This thread has been locked.

If you have a related question, please click the "Ask a related question" button in the top right corner. The newly created question will be automatically linked to this question.

CDCE421A: How to program the CDCE421? Datasheet clarification

Part Number: CDCE421A

Hi,

I am trying to program the CDCE421A, as it does not support SPI or I2C I am writing a program to bit-bang it.

The datasheet is not very clear on some parts.

What does "Repeat Frequency of Programming" mean exactly, and what is SDATA_DELAYED?

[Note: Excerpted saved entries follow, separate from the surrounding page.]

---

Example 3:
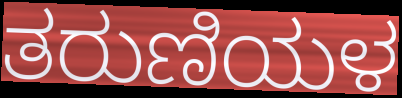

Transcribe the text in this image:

ತರುಣಿಯಳ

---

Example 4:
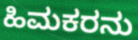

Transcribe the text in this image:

ಹಿಮಕರನು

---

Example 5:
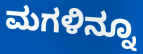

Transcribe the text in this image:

ಮಗಳಿನ್ನೂ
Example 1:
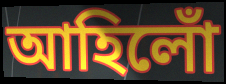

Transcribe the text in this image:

আহিলোঁ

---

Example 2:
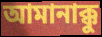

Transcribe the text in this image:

আমানাক্কু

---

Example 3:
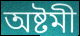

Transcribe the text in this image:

অষ্টমী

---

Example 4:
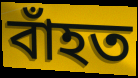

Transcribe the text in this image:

বাঁহত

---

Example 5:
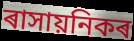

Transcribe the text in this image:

ৰাসায়নিকৰ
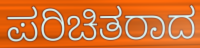
ಪರಿಚಿತರಾದ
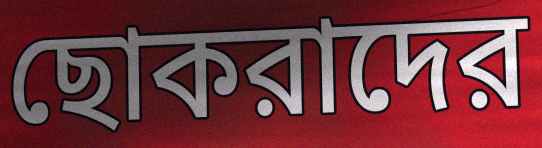
ছোকরাদের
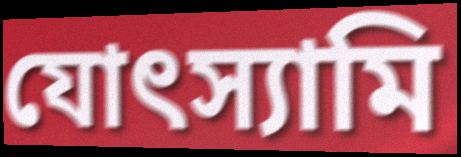
যোৎস্যামি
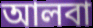
আলবা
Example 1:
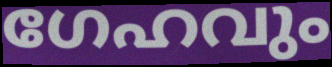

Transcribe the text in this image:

ഗേഹവും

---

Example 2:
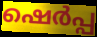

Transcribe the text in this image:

ഷെർപ്പ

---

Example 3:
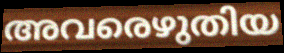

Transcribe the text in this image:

അവരെഴുതിയ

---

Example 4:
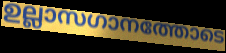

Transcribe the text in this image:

ഉല്ലാസഗാനത്തോടെ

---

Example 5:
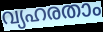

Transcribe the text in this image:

വ്യഹരതാം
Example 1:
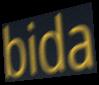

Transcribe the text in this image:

bida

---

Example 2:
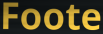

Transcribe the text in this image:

Foote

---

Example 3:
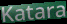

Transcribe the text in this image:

Katara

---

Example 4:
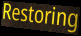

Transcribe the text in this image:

Restoring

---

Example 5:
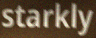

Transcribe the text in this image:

starkly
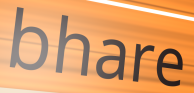
bhare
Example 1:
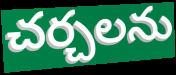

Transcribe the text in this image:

చర్చలను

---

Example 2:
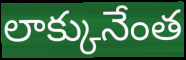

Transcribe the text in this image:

లాక్కునేంత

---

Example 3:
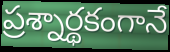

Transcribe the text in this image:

ప్రశ్నార్థకంగానే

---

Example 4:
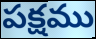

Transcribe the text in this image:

పక్షము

And, does anyone have some code or example on how to program this device?

  • Hello Rishub,

    "Repeat frequency of programming" appears to be the definition assigned to fSDATACLK which defines the useful constant 't' used the Table 5 for SDATA/CE timing requirements where t = 1/fSDATACLK.  It seems a better name might have been bit rate frequency.

    This one wire scheme appears to use a delayed version of rising edges of SDATA to sample the bit.  Visually it appears the delay is 0.5 t, which makes sense given the typical high/low durations of the pulse to achieve '0's or '1's into the device.  Where short high of 0.2 t followed by long low of 0.8 t will be sampled at 0.5 t as a 0.  Where as long high of 0.8 t followed by short low of 0.2 t will be sampled as a 1.  You can see this illustrated in figure 2.

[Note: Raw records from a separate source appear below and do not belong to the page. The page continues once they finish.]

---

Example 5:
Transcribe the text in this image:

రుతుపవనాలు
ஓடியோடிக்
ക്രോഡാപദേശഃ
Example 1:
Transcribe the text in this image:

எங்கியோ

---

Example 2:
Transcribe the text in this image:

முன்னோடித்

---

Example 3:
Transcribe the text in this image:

    I'm afraid I'm not aware of any code I can share for this.  However the EVM tool must have code implementing this.  Not sure if I could find this, and if I could I would have to go through a process to approve it for external release so this would not be a timely solution for you (if possible).

    There may be good news for you.  I think that SPI could be used to execute this protocol.  Suppose your SPI is setup to burst 1 bit R/W + 7 bits address + 8 bits data.  If you look at only the data line you could...

    Write b0111 1111 1111 1000 as high (write to address = 0x7F, data = 0xF8) and 

    Write b0111 0000 0000 0000 as low (Address = 0x70, Data = 0x00).

    To meet the timing with respect to the fSDATACLK parameter of typ 70 kHz.  You need a bit rate of 70 kHz * 15.  Because we needing to send 15 bits in this 1/70 kHz period.  70 kHz * 15 = 1050 kHz.  1 MHz SPI would meet the 60 to 80 kHz range for fSDATACLK.  The one bit delay of 0 for the R/W bit will be << 16 ms.

    Take care of noting what happens with the DATA pin when between SPI transmissions, etc.

    73,
    Timothy

  • Hi Timothy,

    I tried this and I think something may be off. My spi module is clock to 100 Mhz with a frequency divider of 96 which makes the output SCLK to ~1.04Mhz. I sent out a 16-bit SPI write of 0x7FF8 as you expected and got this result below. I'd expect the high period to be on the order of milliseconds not so short. Does this look correct to you?

  • Hello Rishub,

    9.841 µs seems close to me. Note that the bit period is nominally 1/70 kHz = ~14.3 µs. So 0.8 * 14.3 µs = ~11.43 µs is what you want target for your high signal pulse duration. Your measurement doesn't included the rise/fall time of either signal and your rise/fall times seem rather large.

    If we assume a perfect square wave 0 ns rise/fall time with your info:
    spi_bit_freq = 100 MHz / 96 = 0.96 µs
    12 bits high time = 12 * 0.96 µs = 11.52 µs.

    (theoretical high time - measured high time) / 2 = rise/fall time from 0% to 100%.
    (11.52 µs - 9.841 µs) / 2 = 839.5 ns.

    rise or fall time from 0% to 100% * 0.6 = rise or fall time from 20% to 80% = 503.7 ns.
    > Your rise/fall time seems really long compared to nominal 2 ns.

    It found it a bit odd that they showed units in ms instead of µs, since 'µs' appears to be the natural unit of time to use for this device given ~70 kHz. But really the unit is whatever unit 't' is in. Naturally you can scale this to suite you, so to specify a unit at all is a bit odd to me. The only absolute times given are the rise/fall times of 2 ns and the timeout time of 16 ms.

    73,
    Timothy
  • Yes, the ms unit they gave is confusing to me. I interpreted it as follows:

    f_sdataclk = 70Khz; t = 14.29 us

    t1 = 0.2*14.29 = 2.858. Since they gave the unit as ms, I figured t1 is 2.858 ms.

    But you're saying that this is incorrect, and it is actually on the order of microseconds.

    If that is the case, I will adjust the bit rate frequency of my spi clocks so that they achieve 11.43 us including the rise/fall times.

    Thanks!
  • Well, it's technically not incorrect as the units are what you make them when you calculate t. There's nothing wrong with t = 0.01429 ms, and now everything is ms.

    1/ 70 kHz = 14.29 us = 0.01429 ms = 14290 ns. etc.

    I'm thinking they probably could have just left the units off.